Start of SOURCE TEXT

11. Resolve unresolved symbols and rebuild and install.
12.
Test all the features you think should be supported in step 1.
13. Document the unsupported feature.
14. Finally bundle the deliverables, documentation and release.
A fresh port does not involve step 4 to apply a patch. Rather the porter modifies the necessary configuration files
(configure.in, Makefile.in etc) manually wherever required which is here done by the POSIX command patch.
All the remaining steps are same.
To apply a fix released by the Samba organization, if you are sure that this fix can be applied to Samba/iX you can start
with step 4.
We will discuss all the steps mentioned above to successfully port Samba-3.0.22 in detail as follows.

End of SOURCE TEXT
Start of DATA BELOW

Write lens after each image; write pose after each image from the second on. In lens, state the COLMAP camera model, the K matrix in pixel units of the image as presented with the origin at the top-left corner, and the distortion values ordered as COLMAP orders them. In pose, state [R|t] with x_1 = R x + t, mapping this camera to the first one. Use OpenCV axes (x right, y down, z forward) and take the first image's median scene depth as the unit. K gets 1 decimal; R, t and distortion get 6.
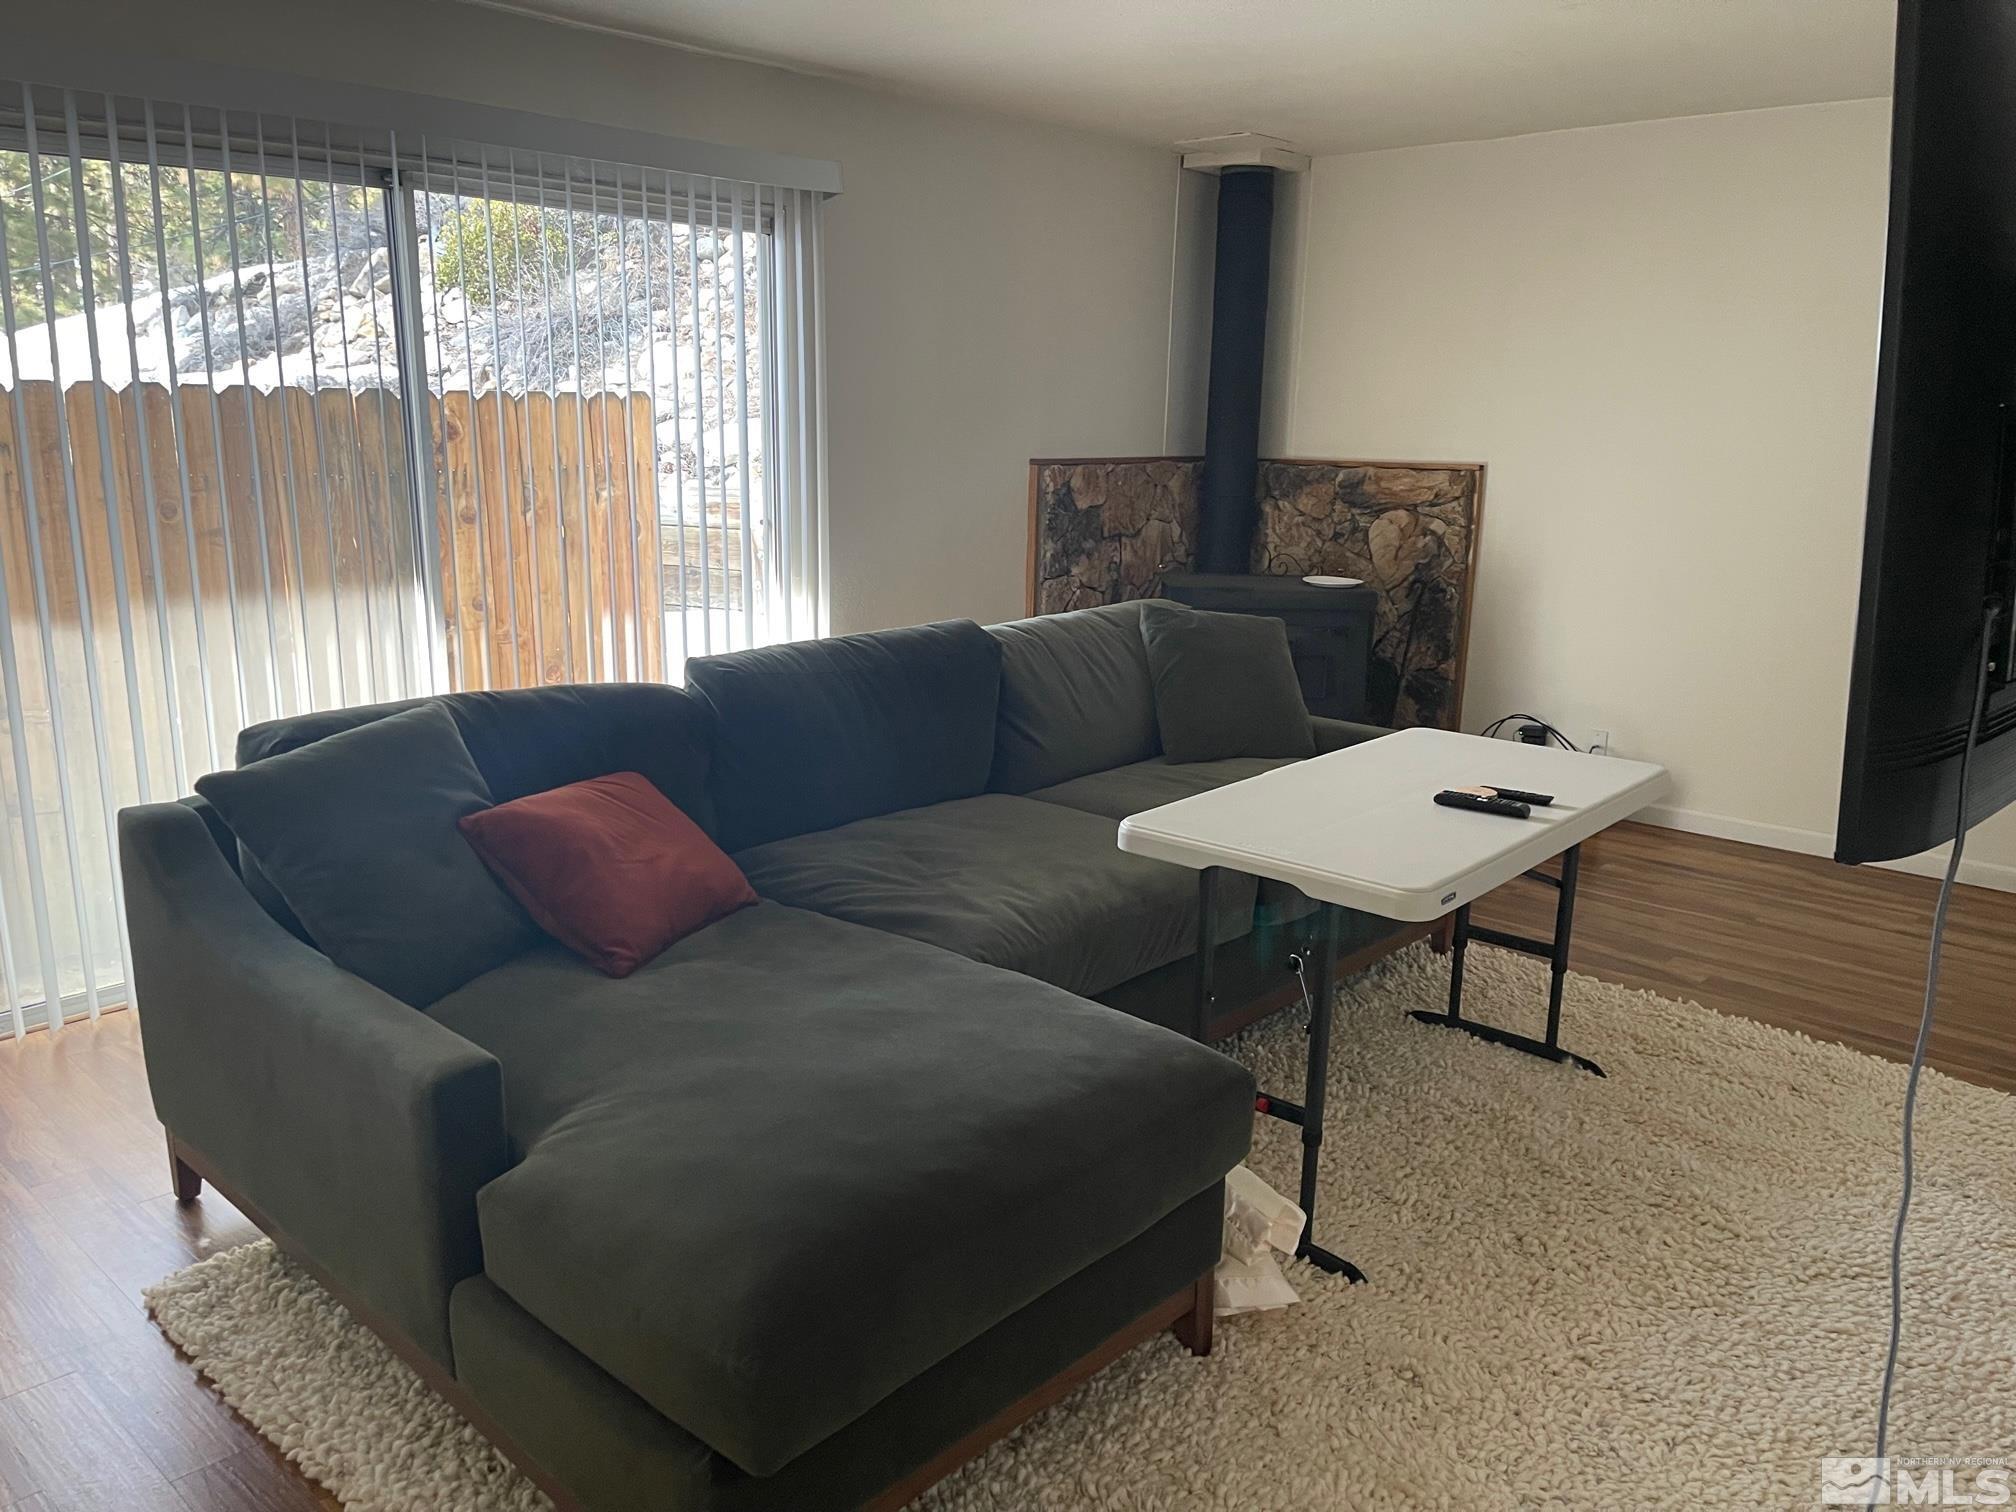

End of DATA BELOW

=== WORK ORDER 1 ===
Quote the Samba porting text above, beginning at the words that have "11. Resolve unresolved" and stopping after "detail as follows.".
=== WORK ORDER 2 ===
In the Samba porting text above, at which step can you start when applying a fix released by the Samba organization?

=== SOLUTION 1 ===
11. Resolve unresolved symbols and rebuild and install.
12.
Test all the features you think should be supported in step 1.
13. Document the unsupported feature.
14. Finally bundle the deliverables, documentation and release.
A fresh port does not involve step 4 to apply a patch. Rather the porter modifies the necessary configuration files
(configure.in, Makefile.in etc) manually wherever required which is here done by the POSIX command patch.
All the remaining steps are same.
To apply a fix released by the Samba organization, if you are sure that this fix can be applied to Samba/iX you can start
with step 4.
We will discuss all the steps mentioned above to successfully port Samba-3.0.22 in detail as follows.

=== SOLUTION 2 ===
You can start with step 4, provided you are sure the fix can be applied to Samba/iX.